# [Assigned task A]
Name every color that the passage on Pederson's sculptures mentions.
# [Assigned task B]
Extend the passage on Pederson's sculptures past its last sentence.

# [Study text]
-- Opening Marker --

What Pederson filled the gallery with on this occasion was mostly wood, slender dowels or delicate slivers of plywood, arranged into simple lattices held together with lengths of colored thread or yarn (all works Untitled, 2010). Some of these structures, which suggest homemade television antennae, are mounted on rough-cut wooden blocks and stand upright on the floor. Others project, without visible means of support, from the gallery walls. Some boast surfaces coated roughly with black glitter, and in a few the wood breaks selectively and quietly into muted color—here a dowel with an olive-green-painted end, there a base stained a dirty gray on one side. Color comes too from the red and blue yarn that is knotted around the sculptures’ joints and stretched taut between them. Taking a lead from Fred Sandback, Pederson uses the wool as a graphic element as well as a structural one. The material’s distinctive fuzziness also introduces something of a painterly quality, its color seeming to bleed onto the walls and into the surrounding air like watercolor into paper.

-- Closing Marker --

# [Page-level text extractions]
-- Opening Marker --

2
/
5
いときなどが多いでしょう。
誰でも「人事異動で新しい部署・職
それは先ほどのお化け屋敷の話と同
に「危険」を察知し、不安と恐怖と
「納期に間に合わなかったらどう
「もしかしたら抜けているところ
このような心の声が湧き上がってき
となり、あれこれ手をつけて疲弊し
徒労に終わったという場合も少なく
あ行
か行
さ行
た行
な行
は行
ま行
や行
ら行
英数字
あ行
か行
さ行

-- Closing Marker --
-- Opening Marker --

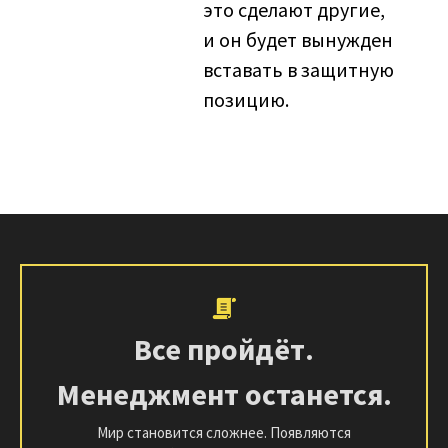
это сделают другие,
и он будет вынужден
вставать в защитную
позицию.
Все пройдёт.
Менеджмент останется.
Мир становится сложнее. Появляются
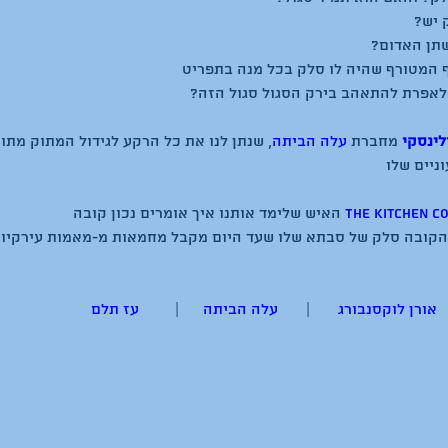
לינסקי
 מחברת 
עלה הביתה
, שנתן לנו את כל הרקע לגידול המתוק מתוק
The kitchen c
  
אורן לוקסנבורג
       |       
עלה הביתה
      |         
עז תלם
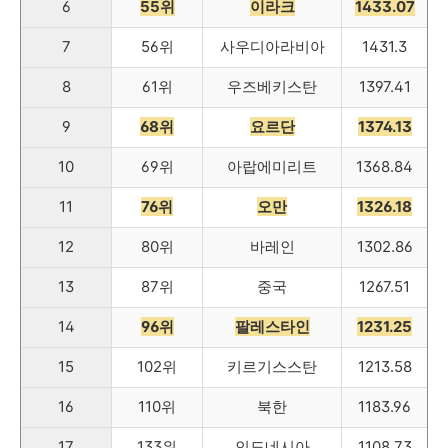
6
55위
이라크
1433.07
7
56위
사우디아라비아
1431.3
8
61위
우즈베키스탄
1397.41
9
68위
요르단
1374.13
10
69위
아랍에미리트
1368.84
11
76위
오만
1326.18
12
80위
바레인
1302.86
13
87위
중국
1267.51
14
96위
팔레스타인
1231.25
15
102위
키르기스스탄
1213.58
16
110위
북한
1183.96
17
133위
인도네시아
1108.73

-- Closing Marker --

# [Exercise response A]
Black, olive green, gray, red, blue

# [Exercise response B]
While Pederson makes frequent use of physical tension in these works, she leaves aside the theatrics of gravity and balance that numerous artists from Richard Serra to Fischli & Weiss (think of the duo’s 1984–86 “Equilibres” series) have exploited. What is important here is not the anticipation that a thread might snap at any moment, catapulting a precarious arrangement across the room, but that the shapes made by the conjoining of elements are somehow compelling in themselves. The aim here is surely simplicity over tricksiness, not cleverness but a kind of artless grace. This requires a sympathetic viewer—the works meet us halfway but no more than that—but at its best, it obviates the need for explanatory backstories, or indeed for words of any kind. These are objects that function in relation to their immediate environment but that may also, given space, hold their own.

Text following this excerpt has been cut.